In Hawkins v. Cintas Corp., No. 21-3156, __ F.4th __, 2022 WL 1236954 (6th Cir. Apr. 27, 2022), the U.S. Court of Appeals for the Sixth Circuit ruled that an arbitration clause contained in certain individual employment agreements may be insufficient to compel arbitration of putative class action claims asserted under ERISA § 502(a)(2). The Sixth Circuit reasoned, in a matter of first impression at the Circuit level, that Section 502(a)(2) claims generally “belong” to the ERISA Plan, not its individual participants, and may not be forced into arbitration absent plan consent.

In Hawkins, two former Cintas Corporation employees filed suit in the U.S. District Court for the Southern District of Ohio alleging that the company, its board of directors and its investment committee violated ERISA § 502(a)(2) by breaching their fiduciary duties of loyalty and prudence in managing the company’s retirement plan. 

Both of the named plaintiffs previously entered into multiple employment agreements with Cintas each of which contained provisions that (1) obligated the named plaintiffs to arbitrate “claims arising out of or in any way related to [their] employment with [Cintas], such as rights or claims arising under … [ERISA],” and (2) precluded the named plaintiffs from asserting “class action or representative claims” and barred them from  seeking “to represent the interests of any other person.” Hawkins, 2022 WL 1236954, at *2. Relying on these contracts, Cintas moved to compel arbitration and to stay the federal proceedings, arguing that the plaintiffs’ employment agreements covered their ERISA § 502(a)(2) claims.

The district court judge denied both motions, concluding that the action was brought on behalf of the Plan, and it was therefore irrelevant that the plaintiffs had consented to arbitration through their employment agreements. “Because the Plan itself did not consent, the court reasoned, the matter was not subject to arbitration.” Hawkins, at *3.

The Sixth Circuit affirmed on the facts before it, and without reaching the issue of whether Section 502(a)(2) claims are per se arbitrable under individual employment agreements. Hawkins, at *8 (“while we need not decide whether a § 502(a)(2) claim could ever be covered by an individual employment agreement’s arbitration provision, we hold that these Plaintiffs’ claims are not covered by the employment agreements in this case.”). 

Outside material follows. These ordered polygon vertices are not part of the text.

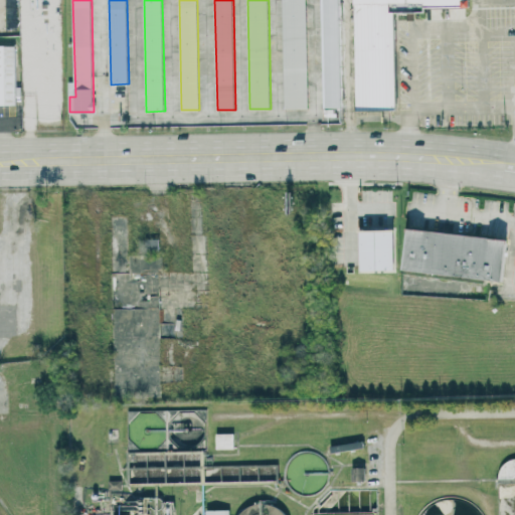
[(282,0),(285,108),(309,108),(307,0),(282,0)]
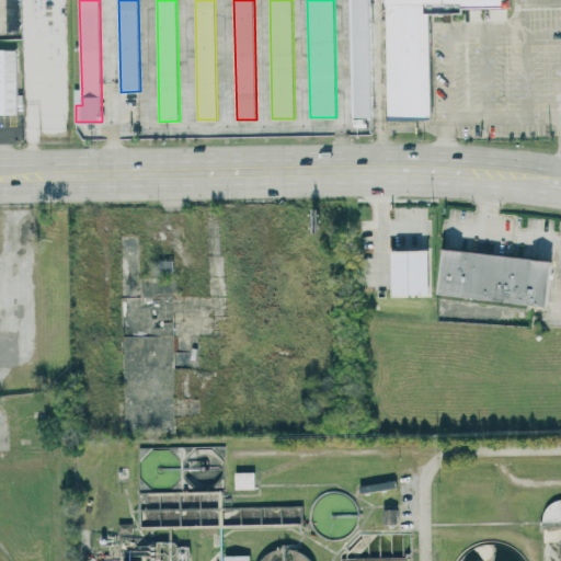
[(369,0),(350,0),(353,117),(371,116),(369,0)]
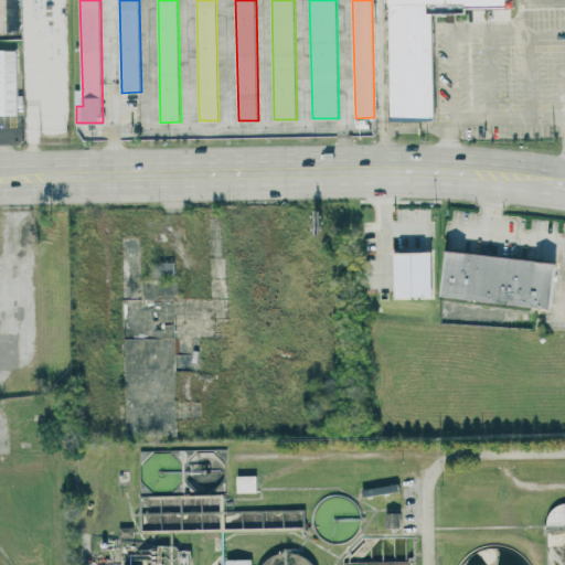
[(392,0),(394,117),(438,117),(437,12),(471,12),(471,7),(520,7),(520,0),(392,0)]
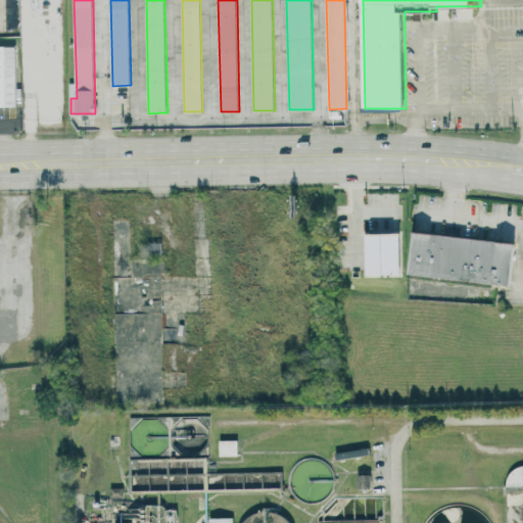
[(0,105),(0,45),(16,45),(16,105),(0,105)]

Notably, the Sixth Circuit suggested that “Cintas could amend the plan documents to include an arbitration provision, which might accomplish the … goal” of arbitrating Section 502(a)(2) claims, but left open the ultimate question of “whether an arbitration provision in the plan documents would subject § 502(a)(2) claims to arbitration.” Hawkins, at *9. In this regard, the Sixth Circuit’s ruling in Hawkins stops short of the Ninth Circuit’s ruling in Dorman v. Charles Schwab Corp., 780 F. App’x 510, 514 (9th Cir. 2019) that a plan can consent to and enforce arbitration of ERISA § 502(a)(2) claims in plan documents (see our previous discussion of Dorman here).

Read in conjunction, Hawkins and Dorman indicate that an effective practice for plans wishing to arbitrate all ERISA Section 502 claims may be to expressly consent to arbitration within plan documents. Absent such consent, defendants run the risk of inadvertently excluding from arbitration derivative and representative claims under Section 502(a)(2).